*PROBLEM DESCRIPTION*. In the records below, print each line exactly and leave every image out.

*** PROVIDED DATA ***

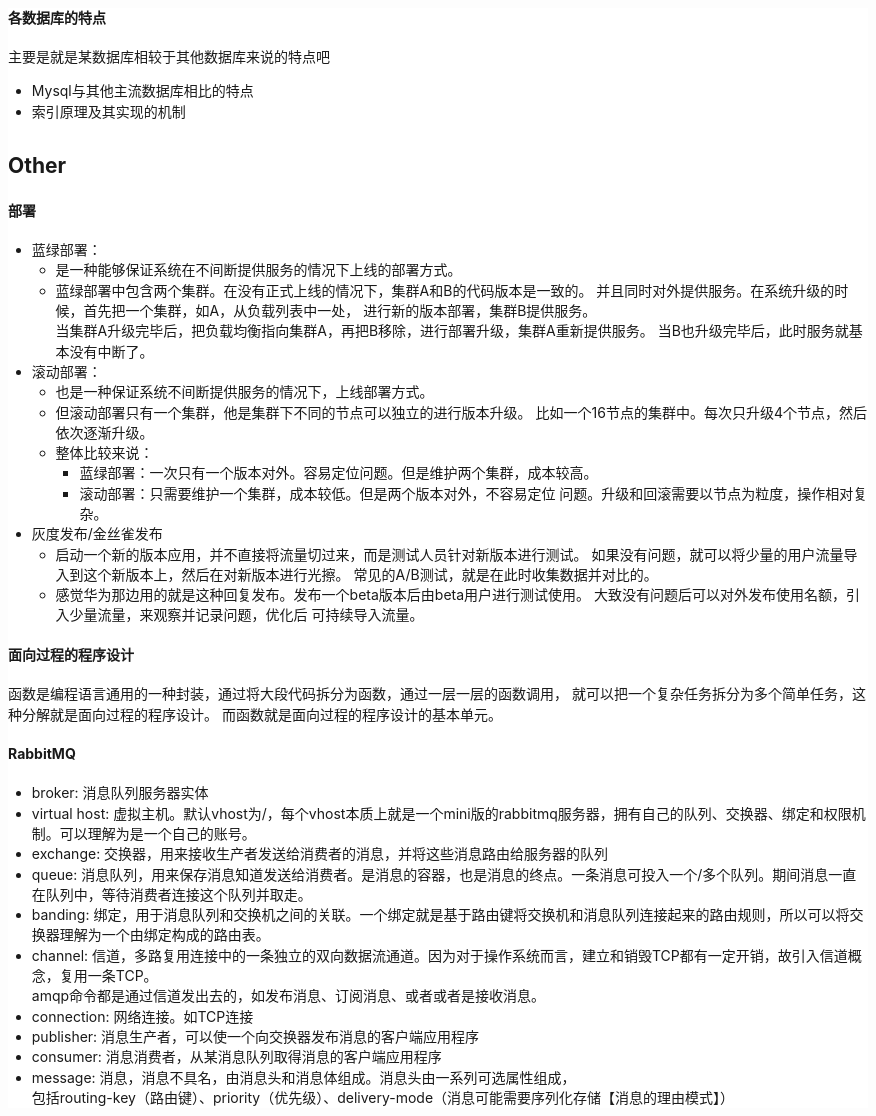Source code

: #### 各数据库的特点
主要是就是某数据库相较于其他数据库来说的特点吧
* Mysql与其他主流数据库相比的特点
* 索引原理及其实现的机制



## Other

#### 部署
* 蓝绿部署：
    * 是一种能够保证系统在不间断提供服务的情况下上线的部署方式。
    * 蓝绿部署中包含两个集群。在没有正式上线的情况下，集群A和B的代码版本是一致的。
    并且同时对外提供服务。在系统升级的时候，首先把一个集群，如A，从负载列表中一处，
    进行新的版本部署，集群B提供服务。<br>
    当集群A升级完毕后，把负载均衡指向集群A，再把B移除，进行部署升级，集群A重新提供服务。
    当B也升级完毕后，此时服务就基本没有中断了。
* 滚动部署：
    * 也是一种保证系统不间断提供服务的情况下，上线部署方式。
    * 但滚动部署只有一个集群，他是集群下不同的节点可以独立的进行版本升级。
    比如一个16节点的集群中。每次只升级4个节点，然后依次逐渐升级。
    * 整体比较来说：
        * 蓝绿部署：一次只有一个版本对外。容易定位问题。但是维护两个集群，成本较高。
        * 滚动部署：只需要维护一个集群，成本较低。但是两个版本对外，不容易定位
        问题。升级和回滚需要以节点为粒度，操作相对复杂。
* 灰度发布/金丝雀发布
    * 启动一个新的版本应用，并不直接将流量切过来，而是测试人员针对新版本进行测试。
    如果没有问题，就可以将少量的用户流量导入到这个新版本上，然后在对新版本进行光擦。
    常见的A/B测试，就是在此时收集数据并对比的。
    * 感觉华为那边用的就是这种回复发布。发布一个beta版本后由beta用户进行测试使用。
    大致没有问题后可以对外发布使用名额，引入少量流量，来观察并记录问题，优化后
    可持续导入流量。

#### 面向过程的程序设计
函数是编程语言通用的一种封装，通过将大段代码拆分为函数，通过一层一层的函数调用，
就可以把一个复杂任务拆分为多个简单任务，这种分解就是面向过程的程序设计。
而函数就是面向过程的程序设计的基本单元。

#### RabbitMQ
* broker: 消息队列服务器实体
* virtual host: 虚拟主机。默认vhost为/，每个vhost本质上就是一个mini版的rabbitmq服务器，拥有自己的队列、交换器、绑定和权限机制。可以理解为是一个自己的账号。
* exchange: 交换器，用来接收生产者发送给消费者的消息，并将这些消息路由给服务器的队列
* queue: 消息队列，用来保存消息知道发送给消费者。是消息的容器，也是消息的终点。一条消息可投入一个/多个队列。期间消息一直在队列中，等待消费者连接这个队列并取走。
* banding: 绑定，用于消息队列和交换机之间的关联。一个绑定就是基于路由键将交换机和消息队列连接起来的路由规则，所以可以将交换器理解为一个由绑定构成的路由表。
* channel: 信道，多路复用连接中的一条独立的双向数据流通道。因为对于操作系统而言，建立和销毁TCP都有一定开销，故引入信道概念，复用一条TCP。<br>
amqp命令都是通过信道发出去的，如发布消息、订阅消息、或者或者是接收消息。
* connection: 网络连接。如TCP连接
* publisher: 消息生产者，可以使一个向交换器发布消息的客户端应用程序
* consumer: 消息消费者，从某消息队列取得消息的客户端应用程序
* message: 消息，消息不具名，由消息头和消息体组成。消息头由一系列可选属性组成，<br>
包括routing-key（路由键）、priority（优先级）、delivery-mode（消息可能需要序列化存储【消息的理由模式】）
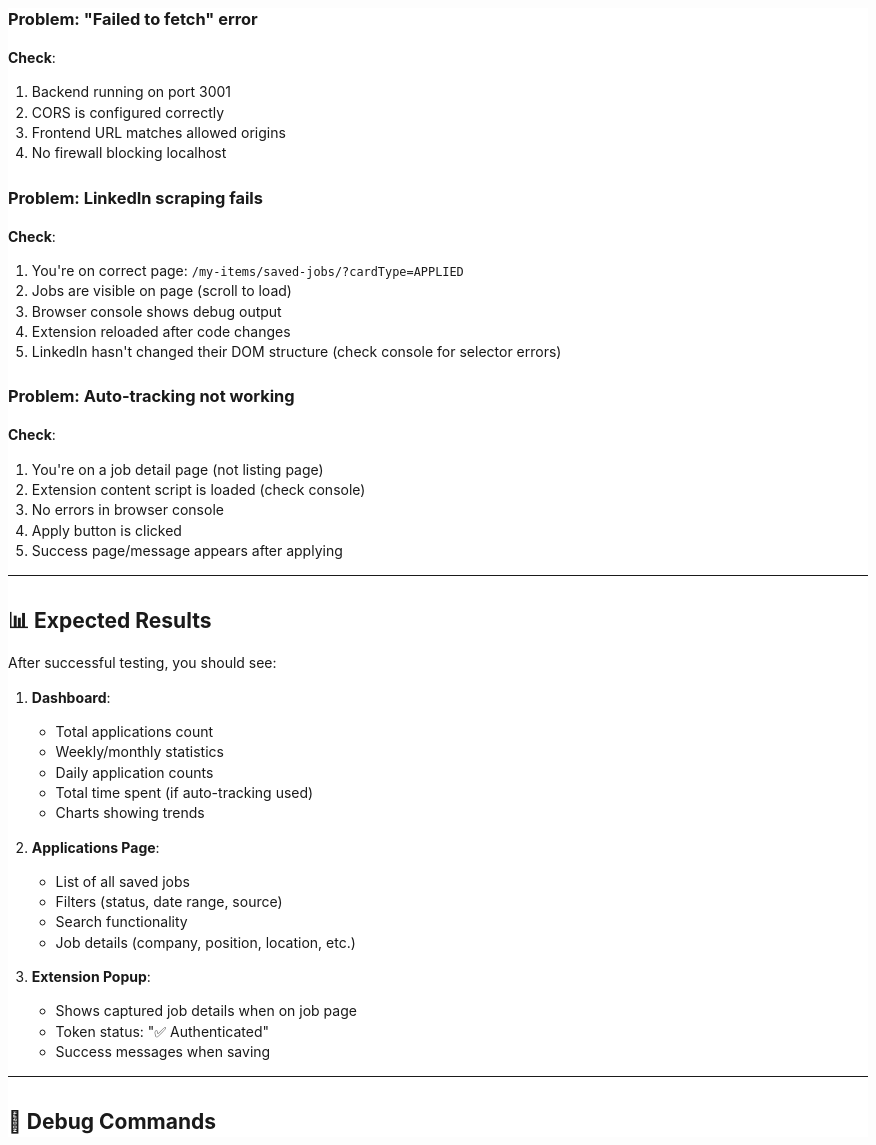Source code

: ### Problem: "Failed to fetch" error

**Check**:
1. Backend running on port 3001
2. CORS is configured correctly
3. Frontend URL matches allowed origins
4. No firewall blocking localhost

### Problem: LinkedIn scraping fails

**Check**:
1. You're on correct page: `/my-items/saved-jobs/?cardType=APPLIED`
2. Jobs are visible on page (scroll to load)
3. Browser console shows debug output
4. Extension reloaded after code changes
5. LinkedIn hasn't changed their DOM structure (check console for selector errors)

### Problem: Auto-tracking not working

**Check**:
1. You're on a job detail page (not listing page)
2. Extension content script is loaded (check console)
3. No errors in browser console
4. Apply button is clicked
5. Success page/message appears after applying

---

## 📊 Expected Results

After successful testing, you should see:

1. **Dashboard**:
   - Total applications count
   - Weekly/monthly statistics
   - Daily application counts
   - Total time spent (if auto-tracking used)
   - Charts showing trends

2. **Applications Page**:
   - List of all saved jobs
   - Filters (status, date range, source)
   - Search functionality
   - Job details (company, position, location, etc.)

3. **Extension Popup**:
   - Shows captured job details when on job page
   - Token status: "✅ Authenticated"
   - Success messages when saving

---

## 🐛 Debug Commands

*** End of PROVIDED DATA ***

*SOLUTION TO THIS TASK*.
Source code

: #### 各数据库的特点
主要是就是某数据库相较于其他数据库来说的特点吧
* Mysql与其他主流数据库相比的特点
* 索引原理及其实现的机制



## Other

#### 部署
* 蓝绿部署：
    * 是一种能够保证系统在不间断提供服务的情况下上线的部署方式。
    * 蓝绿部署中包含两个集群。在没有正式上线的情况下，集群A和B的代码版本是一致的。
    并且同时对外提供服务。在系统升级的时候，首先把一个集群，如A，从负载列表中一处，
    进行新的版本部署，集群B提供服务。<br>
    当集群A升级完毕后，把负载均衡指向集群A，再把B移除，进行部署升级，集群A重新提供服务。
    当B也升级完毕后，此时服务就基本没有中断了。
* 滚动部署：
    * 也是一种保证系统不间断提供服务的情况下，上线部署方式。
    * 但滚动部署只有一个集群，他是集群下不同的节点可以独立的进行版本升级。
    比如一个16节点的集群中。每次只升级4个节点，然后依次逐渐升级。
    * 整体比较来说：
        * 蓝绿部署：一次只有一个版本对外。容易定位问题。但是维护两个集群，成本较高。
        * 滚动部署：只需要维护一个集群，成本较低。但是两个版本对外，不容易定位
        问题。升级和回滚需要以节点为粒度，操作相对复杂。
* 灰度发布/金丝雀发布
    * 启动一个新的版本应用，并不直接将流量切过来，而是测试人员针对新版本进行测试。
    如果没有问题，就可以将少量的用户流量导入到这个新版本上，然后在对新版本进行光擦。
    常见的A/B测试，就是在此时收集数据并对比的。
    * 感觉华为那边用的就是这种回复发布。发布一个beta版本后由beta用户进行测试使用。
    大致没有问题后可以对外发布使用名额，引入少量流量，来观察并记录问题，优化后
    可持续导入流量。

#### 面向过程的程序设计
函数是编程语言通用的一种封装，通过将大段代码拆分为函数，通过一层一层的函数调用，
就可以把一个复杂任务拆分为多个简单任务，这种分解就是面向过程的程序设计。
而函数就是面向过程的程序设计的基本单元。

#### RabbitMQ
* broker: 消息队列服务器实体
* virtual host: 虚拟主机。默认vhost为/，每个vhost本质上就是一个mini版的rabbitmq服务器，拥有自己的队列、交换器、绑定和权限机制。可以理解为是一个自己的账号。
* exchange: 交换器，用来接收生产者发送给消费者的消息，并将这些消息路由给服务器的队列
* queue: 消息队列，用来保存消息知道发送给消费者。是消息的容器，也是消息的终点。一条消息可投入一个/多个队列。期间消息一直在队列中，等待消费者连接这个队列并取走。
* banding: 绑定，用于消息队列和交换机之间的关联。一个绑定就是基于路由键将交换机和消息队列连接起来的路由规则，所以可以将交换器理解为一个由绑定构成的路由表。
* channel: 信道，多路复用连接中的一条独立的双向数据流通道。因为对于操作系统而言，建立和销毁TCP都有一定开销，故引入信道概念，复用一条TCP。<br>
amqp命令都是通过信道发出去的，如发布消息、订阅消息、或者或者是接收消息。
* connection: 网络连接。如TCP连接
* publisher: 消息生产者，可以使一个向交换器发布消息的客户端应用程序
* consumer: 消息消费者，从某消息队列取得消息的客户端应用程序
* message: 消息，消息不具名，由消息头和消息体组成。消息头由一系列可选属性组成，<br>
包括routing-key（路由键）、priority（优先级）、delivery-mode（消息可能需要序列化存储【消息的理由模式】）
Source code

: ### Problem: "Failed to fetch" error

**Check**:
1. Backend running on port 3001
2. CORS is configured correctly
3. Frontend URL matches allowed origins
4. No firewall blocking localhost

### Problem: LinkedIn scraping fails

**Check**:
1. You're on correct page: `/my-items/saved-jobs/?cardType=APPLIED`
2. Jobs are visible on page (scroll to load)
3. Browser console shows debug output
4. Extension reloaded after code changes
5. LinkedIn hasn't changed their DOM structure (check console for selector errors)

### Problem: Auto-tracking not working

**Check**:
1. You're on a job detail page (not listing page)
2. Extension content script is loaded (check console)
3. No errors in browser console
4. Apply button is clicked
5. Success page/message appears after applying

---

## 📊 Expected Results

After successful testing, you should see:

1. **Dashboard**:
   - Total applications count
   - Weekly/monthly statistics
   - Daily application counts
   - Total time spent (if auto-tracking used)
   - Charts showing trends

2. **Applications Page**:
   - List of all saved jobs
   - Filters (status, date range, source)
   - Search functionality
   - Job details (company, position, location, etc.)

3. **Extension Popup**:
   - Shows captured job details when on job page
   - Token status: "✅ Authenticated"
   - Success messages when saving

---

## 🐛 Debug Commands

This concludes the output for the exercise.